| JOB ITEM |
Could you copy out every line of text from the records below without changing a thing, leaving the pictures out of your answer?
WORKING DATA Block Start
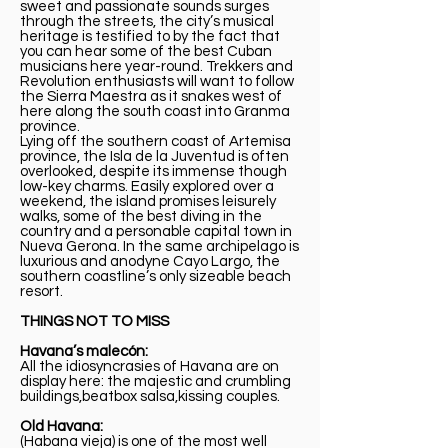
sweet and passionate sounds surges
through the streets, the city’s musical
heritage is testified to by the fact that
you can hear some of the best Cuban
musicians here year-round. Trekkers and
Revolution enthusiasts will want to follow
the Sierra Maestra as it snakes west of
here along the south coast into Granma
province.
Lying off the southern coast of Artemisa
province, the Isla de la Juventud is often
overlooked, despite its immense though
low-key charms. Easily explored over a
weekend, the island promises leisurely
walks, some of the best diving in the
country and a personable capital town in
Nueva Gerona. In the same archipelago is
luxurious and anodyne Cayo Largo, the
southern coastline’s only sizeable beach
resort.
THINGS NOT TO MISS
Havana’s malecón:
All the idiosyncrasies of Havana are on
display here: the majestic and crumbling
buildings,beatbox salsa,kissing couples.
Old Havana:
(Habana vieja) is one of the most well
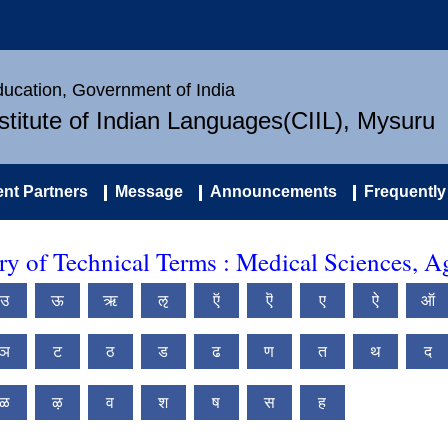
Education, Government of India
nstitute of Indian Languages(CIIL), Mysuru
nt Partners
Message
Announcements
Frequently
 of Technical Terms : Medical Sciences, Ag
उ
ऊ
ऋ
ऌ
ऍ
ऎ
ए
ऐ
ऑ
ञ
ट
ठ
ड
ढ
ण
त
थ
द
ळ
ऴ
व
श
ष
स
ह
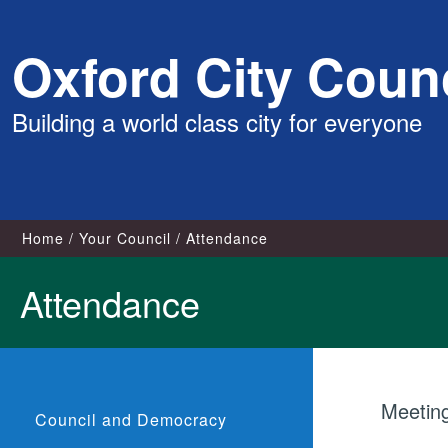
Skip
Oxford City Counc
to
content
Building a world class city for everyone
Home
Your Council
Attendance
Attendance
Meetin
Council and Democracy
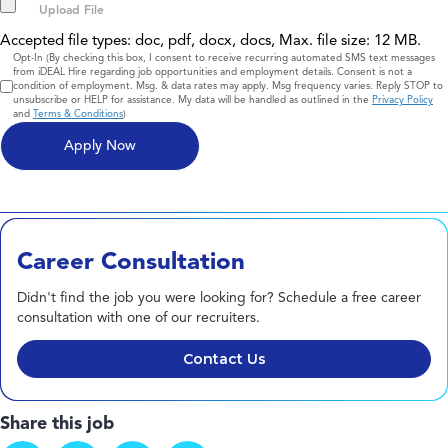
Accepted file types: doc, pdf, docx, docs, Max. file size: 12 MB.
Consent
Opt-In (By checking this box, I consent to receive recurring automated SMS text messages
from iDEAL Hire regarding job opportunities and employment details. Consent is not a
condition of employment. Msg. & data rates may apply. Msg frequency varies. Reply STOP to
unsubscribe or HELP for assistance. My data will be handled as outlined in the
Privacy Policy
and
Terms & Conditions
)
Career Consultation
Didn't find the job you were looking for? Schedule a free career
consultation with one of our recruiters.
Contact Us
Share this job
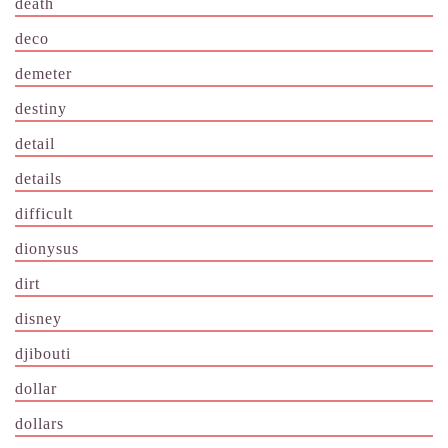
death
deco
demeter
destiny
detail
details
difficult
dionysus
dirt
disney
djibouti
dollar
dollars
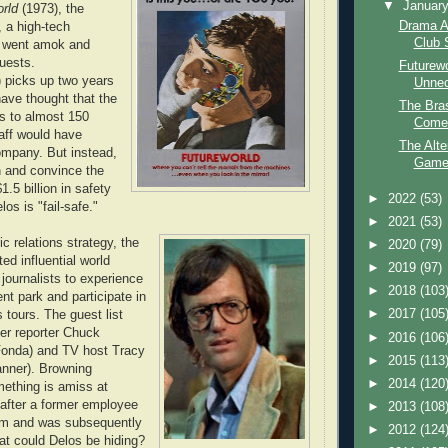
▼
Januar
rld
(1973), the
Drama A
, a high-tech
Club 
 went amok and
guests.
Futurew
 picks up two years
Unne
have thought that the
The Bras
es to almost 150
Comed
aff would have
The Alte
ompany. But instead,
Game 
en and convince the
$1.5 billion in safety
►
2022
(53)
os is "fail-safe."
►
2021
(53)
ic relations strategy, the
►
2020
(79)
ed influential world
►
2019
(97)
journalists to experience
►
2018
(103
t park and participate in
►
2017
(105
 tours. The guest list
er reporter Chuck
►
2016
(106
Fonda) and TV host Tracy
►
2015
(113
anner). Browning
►
2014
(120
ething is amiss at
 after a former employee
►
2013
(108
him and was subsequently
►
2012
(124
t could Delos be hiding?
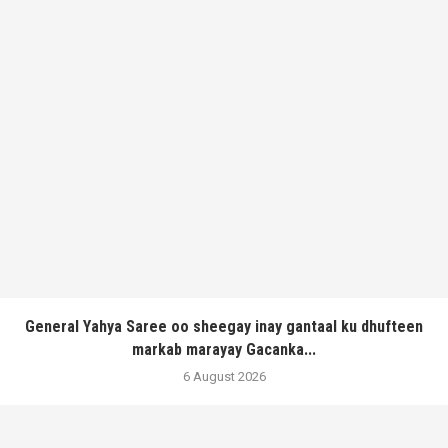
General Yahya Saree oo sheegay inay gantaal ku dhufteen
markab marayay Gacanka...
6 August 2026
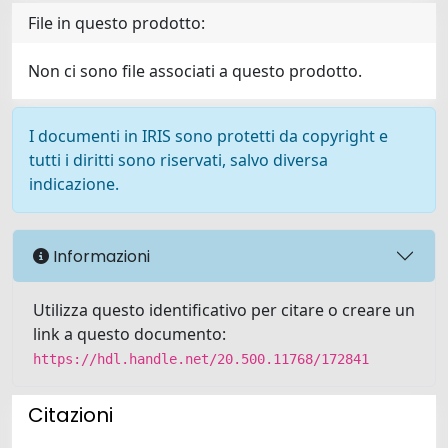
File in questo prodotto:
Non ci sono file associati a questo prodotto.
I documenti in IRIS sono protetti da copyright e
tutti i diritti sono riservati, salvo diversa
indicazione.
Informazioni
Utilizza questo identificativo per citare o creare un
link a questo documento:
https://hdl.handle.net/20.500.11768/172841
Citazioni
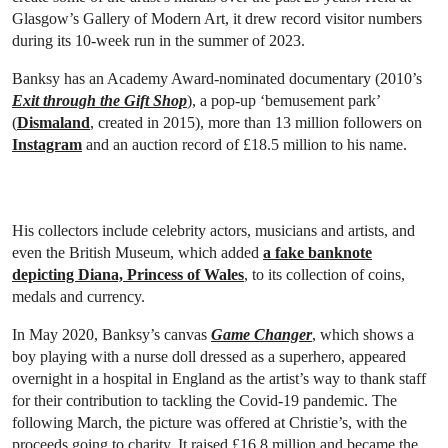
Glasgow’s Gallery of Modern Art, it drew record visitor numbers
during its 10-week run in the summer of 2023.
Banksy has an Academy Award-nominated documentary (2010’s
Exit through the Gift Shop
), a pop-up ‘bemusement park’
(
Dismaland
, created in 2015), more than 13 million followers on
Instagram
and an auction record of £18.5 million to his name.
His collectors include celebrity actors, musicians and artists, and
even the British Museum, which added
a fake banknote
depicting Diana, Princess of Wales
, to its collection of coins,
medals and currency.
In May 2020, Banksy’s canvas
Game Changer
, which shows a
boy playing with a nurse doll dressed as a superhero,
appeared
overnight in a hospital in England as the artist’s way to thank staff
for their contribution to tackling the Covid-19 pandemic. The
following March, the picture was offered at Christie’s, with the
proceeds going to charity. It raised £16.8 million and became the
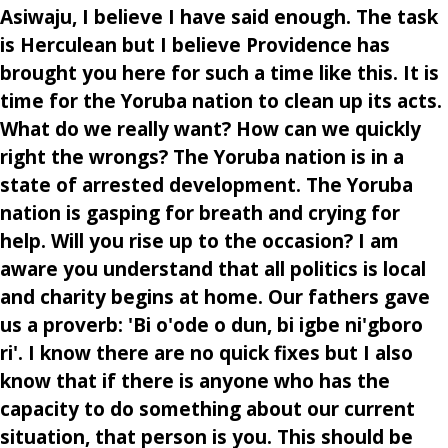
Asiwaju, I believe I have said enough. The task
is Herculean but I believe Providence has
brought you here for such a time like this. It is
time for the Yoruba nation to clean up its acts.
What do we really want? How can we quickly
right the wrongs? The Yoruba nation is in a
state of arrested development. The Yoruba
nation is gasping for breath and crying for
help. Will you rise up to the occasion? I am
aware you understand that all politics is local
and charity begins at home. Our fathers gave
us a proverb: 'Bi o'ode o dun, bi igbe ni'gboro
ri'. I know there are no quick fixes but I also
know that if there is anyone who has the
capacity to do something about our current
situation, that person is you. This should be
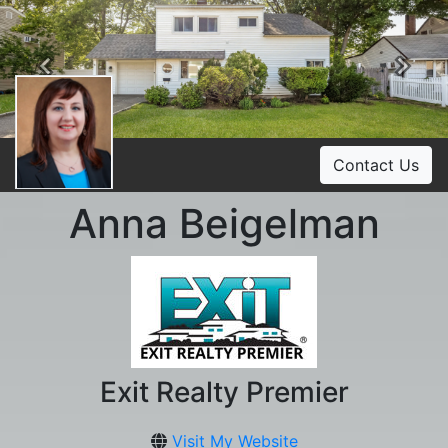
Previous
Ne
Contact Us
Anna Beigelman
Exit Realty Premier
Visit My Website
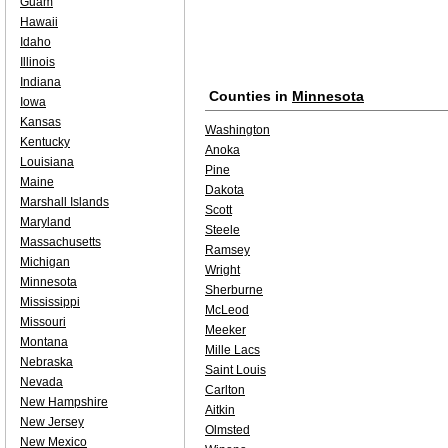
Guam
Hawaii
Idaho
Illinois
Indiana
Counties in
Minnesota
Iowa
Kansas
Washington
Kentucky
Anoka
Louisiana
Pine
Maine
Dakota
Marshall Islands
Scott
Maryland
Steele
Massachusetts
Ramsey
Michigan
Wright
Minnesota
Sherburne
Mississippi
McLeod
Missouri
Meeker
Montana
Mille Lacs
Nebraska
Saint Louis
Nevada
Carlton
New Hampshire
Aitkin
New Jersey
Olmsted
New Mexico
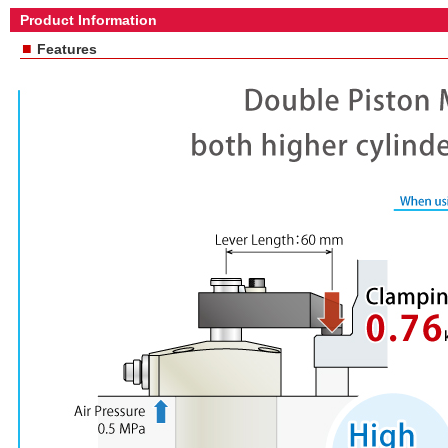
Product Information
■
Features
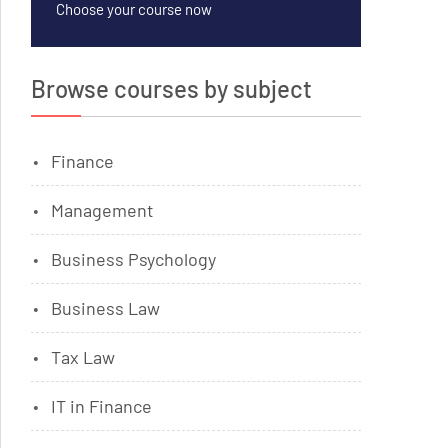
Choose your course now
Browse courses by subject
Finance
Management
Business Psychology
Business Law
Tax Law
IT in Finance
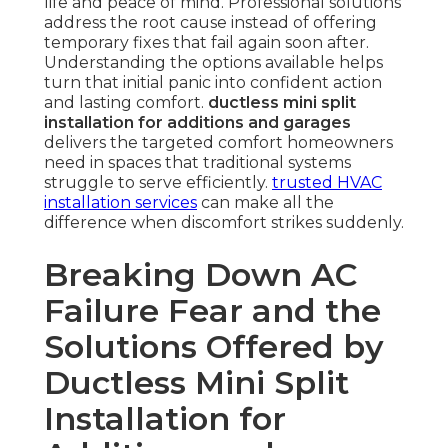
life and peace of mind. Professional solutions
address the root cause instead of offering
temporary fixes that fail again soon after.
Understanding the options available helps
turn that initial panic into confident action
and lasting comfort.
ductless mini split
installation for additions and garages
delivers the targeted comfort homeowners
need in spaces that traditional systems
struggle to serve efficiently.
trusted HVAC
installation services
can make all the
difference when discomfort strikes suddenly.
Breaking Down AC
Failure Fear and the
Solutions Offered by
Ductless Mini Split
Installation for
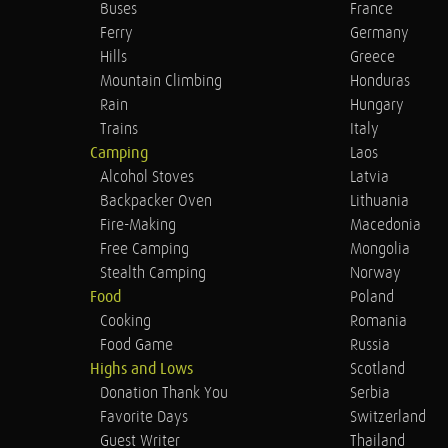
Buses
France
Ferry
Germany
Hills
Greece
Mountain Climbing
Honduras
Rain
Hungary
Trains
Italy
Camping
Laos
Alcohol Stoves
Latvia
Backpacker Oven
Lithuania
Fire-Making
Macedonia
Free Camping
Mongolia
Stealth Camping
Norway
Food
Poland
Cooking
Romania
Food Game
Russia
Highs and Lows
Scotland
Donation Thank You
Serbia
Favorite Days
Switzerland
Guest Writer
Thailand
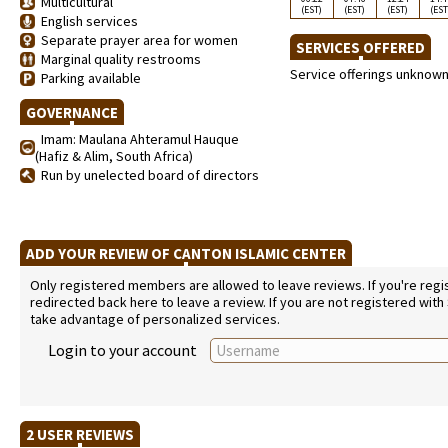
Multicultural
(EST)
(EST)
(EST)
(EST
English services
Separate prayer area for women
SERVICES OFFERED
Marginal quality restrooms
Service offerings unknow
Parking available
GOVERNANCE
Imam: Maulana Ahteramul Hauque
(Hafiz & Alim, South Africa)
Run by unelected board of directors
ADD YOUR REVIEW OF CANTON ISLAMIC CENTER
Only registered members are allowed to leave reviews. If you're regist
redirected back here to leave a review. If you are not registered with
take advantage of personalized services.
Login to your account
2 USER REVIEWS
WORKING DATA Block End
| WRITTEN ANSWER |
sweet and passionate sounds surges
through the streets, the city’s musical
heritage is testified to by the fact that
you can hear some of the best Cuban
musicians here year-round. Trekkers and
Revolution enthusiasts will want to follow
the Sierra Maestra as it snakes west of
here along the south coast into Granma
province.
Lying off the southern coast of Artemisa
province, the Isla de la Juventud is often
overlooked, despite its immense though
low-key charms. Easily explored over a
weekend, the island promises leisurely
walks, some of the best diving in the
country and a personable capital town in
Nueva Gerona. In the same archipelago is
luxurious and anodyne Cayo Largo, the
southern coastline’s only sizeable beach
resort.
THINGS NOT TO MISS
Havana’s malecón:
All the idiosyncrasies of Havana are on
display here: the majestic and crumbling
buildings,beatbox salsa,kissing couples.
Old Havana:
(Habana vieja) is one of the most well
Education, Government of India
nstitute of Indian Languages(CIIL), Mysuru
nt Partners
Message
Announcements
Frequently
 of Technical Terms : Medical Sciences, Ag
उ
ऊ
ऋ
ऌ
ऍ
ऎ
ए
ऐ
ऑ
ञ
ट
ठ
ड
ढ
ण
त
थ
द
ळ
ऴ
व
श
ष
स
ह
Skip
Oxford City Counc
to
content
Building a world class city for everyone
Home
Your Council
Attendance
Attendance
Meetin
Council and Democracy
Accepted file types: doc, pdf, docx, docs, Max. file size: 12 MB.
Consent
Opt-In (By checking this box, I consent to receive recurring automated SMS text messages
from iDEAL Hire regarding job opportunities and employment details. Consent is not a
condition of employment. Msg. & data rates may apply. Msg frequency varies. Reply STOP to
unsubscribe or HELP for assistance. My data will be handled as outlined in the
Privacy Policy
and
Terms & Conditions
)
Career Consultation
Didn't find the job you were looking for? Schedule a free career
consultation with one of our recruiters.
Contact Us
Share this job
death
deco
demeter
destiny
detail
details
difficult
dionysus
dirt
disney
djibouti
dollar
dollars
▼
Januar
rld
(1973), the
Drama A
, a high-tech
Club 
 went amok and
guests.
Futurew
 picks up two years
Unne
have thought that the
The Bras
es to almost 150
Comed
aff would have
The Alte
ompany. But instead,
Game 
en and convince the
$1.5 billion in safety
►
2022
(53)
os is "fail-safe."
►
2021
(53)
ic relations strategy, the
►
2020
(79)
ed influential world
►
2019
(97)
journalists to experience
►
2018
(103
t park and participate in
►
2017
(105
 tours. The guest list
er reporter Chuck
►
2016
(106
Fonda) and TV host Tracy
►
2015
(113
anner). Browning
►
2014
(120
ething is amiss at
 after a former employee
►
2013
(108
him and was subsequently
►
2012
(124
t could Delos be hiding?
General Yahya Saree oo sheegay inay gantaal ku dhufteen
markab marayay Gacanka...
6 August 2026
File in questo prodotto:
Non ci sono file associati a questo prodotto.
I documenti in IRIS sono protetti da copyright e
tutti i diritti sono riservati, salvo diversa
indicazione.
Informazioni
Utilizza questo identificativo per citare o creare un
link a questo documento:
https://hdl.handle.net/20.500.11768/172841
Citazioni
Glasgow’s Gallery of Modern Art, it drew record visitor numbers
during its 10-week run in the summer of 2023.
Banksy has an Academy Award-nominated documentary (2010’s
Exit through the Gift Shop
), a pop-up ‘bemusement park’
(
Dismaland
, created in 2015), more than 13 million followers on
Instagram
and an auction record of £18.5 million to his name.
His collectors include celebrity actors, musicians and artists, and
even the British Museum, which added
a fake banknote
depicting Diana, Princess of Wales
, to its collection of coins,
medals and currency.
In May 2020, Banksy’s canvas
Game Changer
, which shows a
boy playing with a nurse doll dressed as a superhero,
appeared
overnight in a hospital in England as the artist’s way to thank staff
for their contribution to tackling the Covid-19 pandemic. The
following March, the picture was offered at Christie’s, with the
proceeds going to charity. It raised £16.8 million and became the
Asiwaju, I believe I have said enough. The task
is Herculean but I believe Providence has
brought you here for such a time like this. It is
time for the Yoruba nation to clean up its acts.
What do we really want? How can we quickly
right the wrongs? The Yoruba nation is in a
state of arrested development. The Yoruba
nation is gasping for breath and crying for
help. Will you rise up to the occasion? I am
aware you understand that all politics is local
and charity begins at home. Our fathers gave
us a proverb: 'Bi o'ode o dun, bi igbe ni'gboro
ri'. I know there are no quick fixes but I also
know that if there is anyone who has the
capacity to do something about our current
situation, that person is you. This should be
Previous
Ne
Contact Us
Anna Beigelman
Exit Realty Premier
Visit My Website
Guam
Hawaii
Idaho
Illinois
Indiana
Counties in
Minnesota
Iowa
Kansas
Washington
Kentucky
Anoka
Louisiana
Pine
Maine
Dakota
Marshall Islands
Scott
Maryland
Steele
Massachusetts
Ramsey
Michigan
Wright
Minnesota
Sherburne
Mississippi
McLeod
Missouri
Meeker
Montana
Mille Lacs
Nebraska
Saint Louis
Nevada
Carlton
New Hampshire
Aitkin
New Jersey
Olmsted
New Mexico
Product Information
■
Features
Choose your course now
Browse courses by subject
Finance
Management
Business Psychology
Business Law
Tax Law
IT in Finance
life and peace of mind. Professional solutions
address the root cause instead of offering
temporary fixes that fail again soon after.
Understanding the options available helps
turn that initial panic into confident action
and lasting comfort.
ductless mini split
installation for additions and garages
delivers the targeted comfort homeowners
need in spaces that traditional systems
struggle to serve efficiently.
trusted HVAC
installation services
can make all the
difference when discomfort strikes suddenly.
Breaking Down AC
Failure Fear and the
Solutions Offered by
Ductless Mini Split
Installation for
Buses
France
Ferry
Germany
Hills
Greece
Mountain Climbing
Honduras
Rain
Hungary
Trains
Italy
Camping
Laos
Alcohol Stoves
Latvia
Backpacker Oven
Lithuania
Fire-Making
Macedonia
Free Camping
Mongolia
Stealth Camping
Norway
Food
Poland
Cooking
Romania
Food Game
Russia
Highs and Lows
Scotland
Donation Thank You
Serbia
Favorite Days
Switzerland
Guest Writer
Thailand
Multicultural
(EST)
(EST)
(EST)
(EST
English services
Separate prayer area for women
SERVICES OFFERED
Marginal quality restrooms
Service offerings unknow
Parking available
GOVERNANCE
Imam: Maulana Ahteramul Hauque
(Hafiz & Alim, South Africa)
Run by unelected board of directors
ADD YOUR REVIEW OF CANTON ISLAMIC CENTER
Only registered members are allowed to leave reviews. If you're regist
redirected back here to leave a review. If you are not registered with
take advantage of personalized services.
Login to your account
2 USER REVIEWS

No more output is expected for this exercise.